AI Symptom Checkers Compared in Emergency Department Study
A randomized, head-to-head clinical study in an emergency department compared the diagnostic accuracy of two leading AI symptom checkers, Ada and Symptoma. The research evaluated how well each tool performed in a real-world, high-acuity setting. The findings highlight the importance of validating AI decision support tools before widespread clinical adoption.

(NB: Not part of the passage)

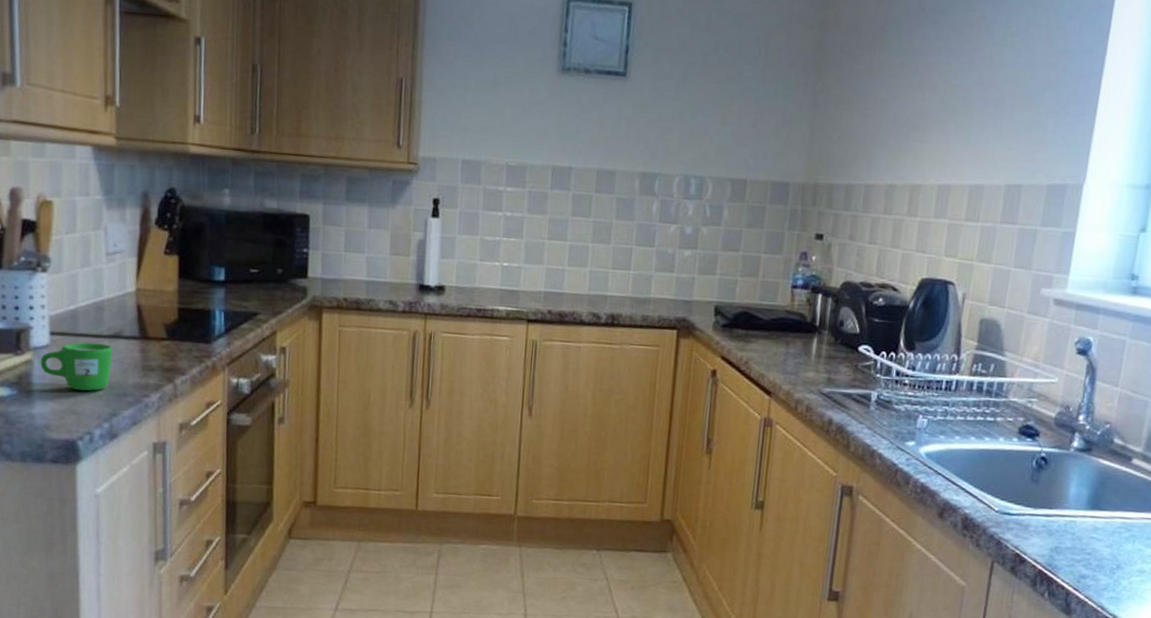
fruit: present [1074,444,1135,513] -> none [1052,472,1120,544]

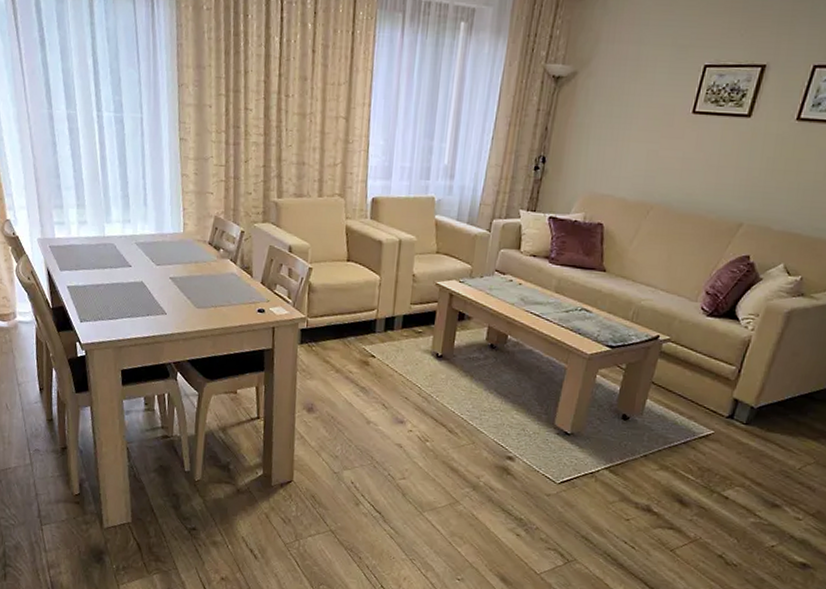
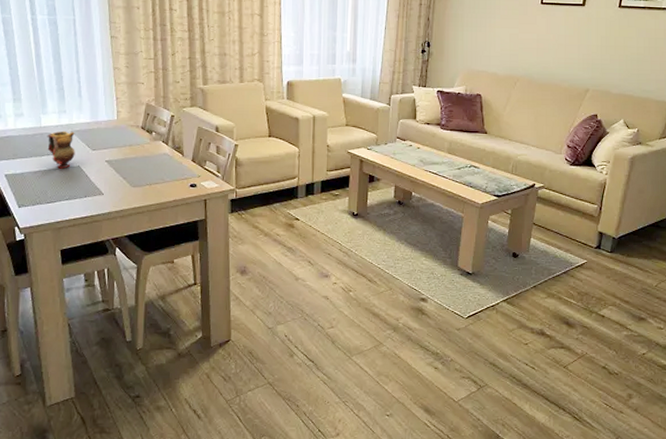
teapot: none [110,242,139,284] -> present [47,131,75,169]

- In the head-to-head comparison, Ada demonstrated higher diagnostic accuracy, providing the identical top diagnosis in 14% of cases and within the top 5 diagnoses in 27% of cases. Symptoma's performance was lower, identifying the identical top diagnosis in 4% of cases and within the top 5 in 13% of cases. - When considering both identical and plausible diagnoses, Ada provided a top-5 suggestion in 75% of patient cases, compared to 64% for Symptoma. This was based on a study of 450 adult patients presenting to the University Hospital Erlangen emergency department. - Regarding triage, Ada correctly triaged 34% of patients, but undertriaged 13% and overtriaged 53%. Both symptom checkers failed to suggest potentially life-threatening diagnoses in a notable number of cases: 13% for Ada and 14% for Symptoma. - The most frequent chief complaint from patients in the study was chest pain, accounting for 37% of cases. - User experience was also evaluated, with 88% of participants rating Ada as "very easy" or "easy to use," compared to 78% for Symptoma. - A key challenge in evaluating these AI tools is the methodology; studies using clinical vignettes often don't reflect real-world patient interactions where symptoms can be clarified. Researchers suggest that testing against real patient-physician interactions is necessary to truly validate performance. - The broader context for these tools is their potential to act as a "digital front door" for health systems, aiming to guide patients to the appropriate level of care and reduce the 30% of emergency department visits that are considered unnecessary. - From a health IT perspective, integrating such AI tools requires robust interoperability with existing EHRs, like Epic, using standards such as HL7 FHIR to ensure that patient-entered data can be seamlessly incorporated into the clinical workflow without creating data silos.